* Exercise instructions
Could you return the data that follows exactly, minus the images?

* Data segment

....

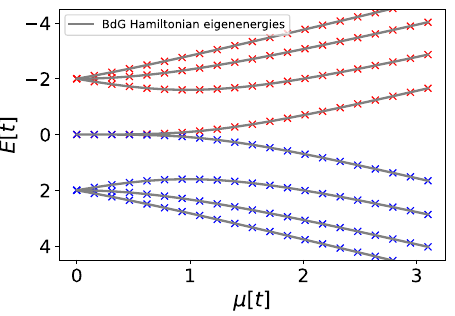
Figure 5. Quantities of a 4-site Kitaev Hamiltonian at t = − 1 and (cid:31) = 1 as a function of the chemical potential µ in units of absolute value of tunnelling [ t ]. Red denotes values obtained on an ideal simulator of quantum computers with � P (µ = 0 + ) � = 1 . Blue denotes values obtained on an ideal simulator of quantum computers with � P (µ = 0 + ) � = − 1 . The single-particle picture BdG spectrum, diagonalizatioin of the BdG Hamiltonian (grey lines) compared to Gaussian state solutions (coloured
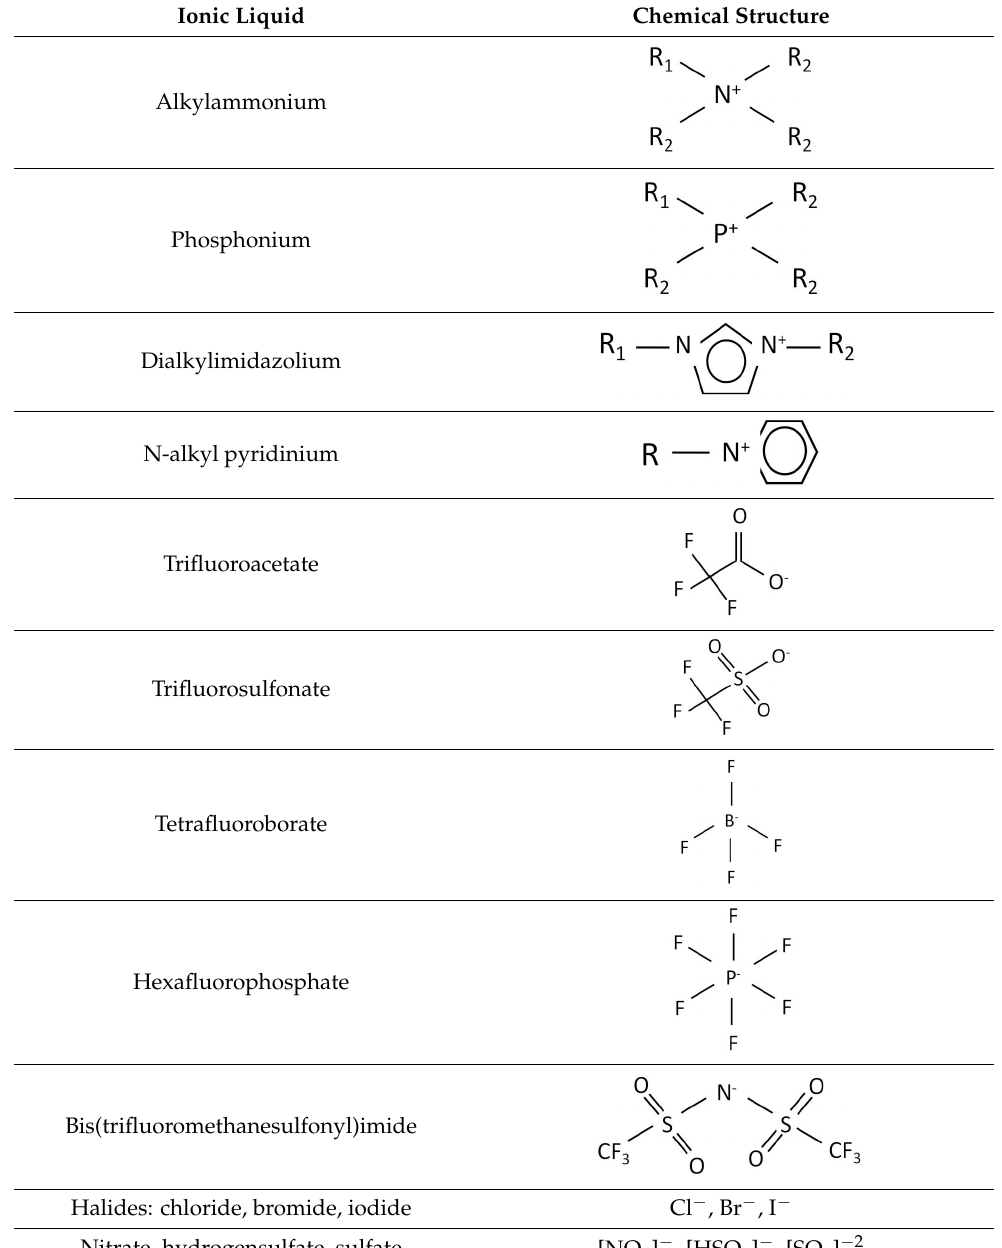
Table 4. A few examples of structures of ionic liquids (R, R1, and R2 = alkyl groups)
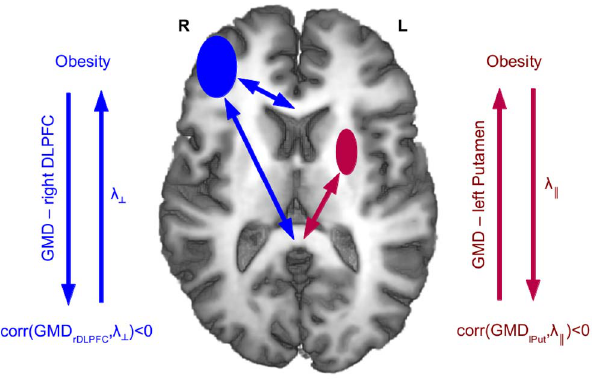
Figure 3. Schematic summary of correlation between diffusion parameters in the corpus callosum and GMD values in the left putamen and right DLPFC (see also Figures 1 and 2). GMD rDLPFC was negatively correlated with l H ; in genu and splenium of the corpus callosum (blue arrows), while the GMD lPut was negatively correlated with l ||; in the body and splenium (red arrows). Thus, an obesity-related reduction of GMD in the right DLPFC was associated with an increase of l H ; in the entire corpus callosum, while an obesity-related increase of GMD in the left putamen was associated with a decrease of l ||; in the body and splenium of the corpus callosum.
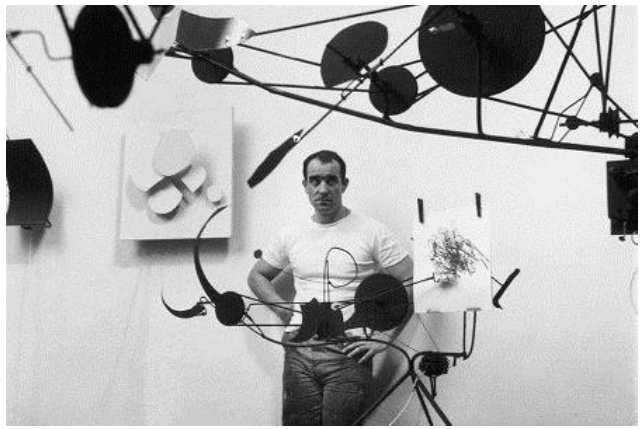
Figure 7. Jean Tinguely in his atelier in 1959. Martha Rocher/ Museum Tinguely ,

....

* Exercise answer
Figure 5. Quantities of a 4-site Kitaev Hamiltonian at t = − 1 and (cid:31) = 1 as a function of the chemical potential µ in units of absolute value of tunnelling [ t ]. Red denotes values obtained on an ideal simulator of quantum computers with � P (µ = 0 + ) � = 1 . Blue denotes values obtained on an ideal simulator of quantum computers with � P (µ = 0 + ) � = − 1 . The single-particle picture BdG spectrum, diagonalizatioin of the BdG Hamiltonian (grey lines) compared to Gaussian state solutions (coloured
Table 4. A few examples of structures of ionic liquids (R, R1, and R2 = alkyl groups)
Figure 3. Schematic summary of correlation between diffusion parameters in the corpus callosum and GMD values in the left putamen and right DLPFC (see also Figures 1 and 2). GMD rDLPFC was negatively correlated with l H ; in genu and splenium of the corpus callosum (blue arrows), while the GMD lPut was negatively correlated with l ||; in the body and splenium (red arrows). Thus, an obesity-related reduction of GMD in the right DLPFC was associated with an increase of l H ; in the entire corpus callosum, while an obesity-related increase of GMD in the left putamen was associated with a decrease of l ||; in the body and splenium of the corpus callosum.
Figure 7. Jean Tinguely in his atelier in 1959. Martha Rocher/ Museum Tinguely ,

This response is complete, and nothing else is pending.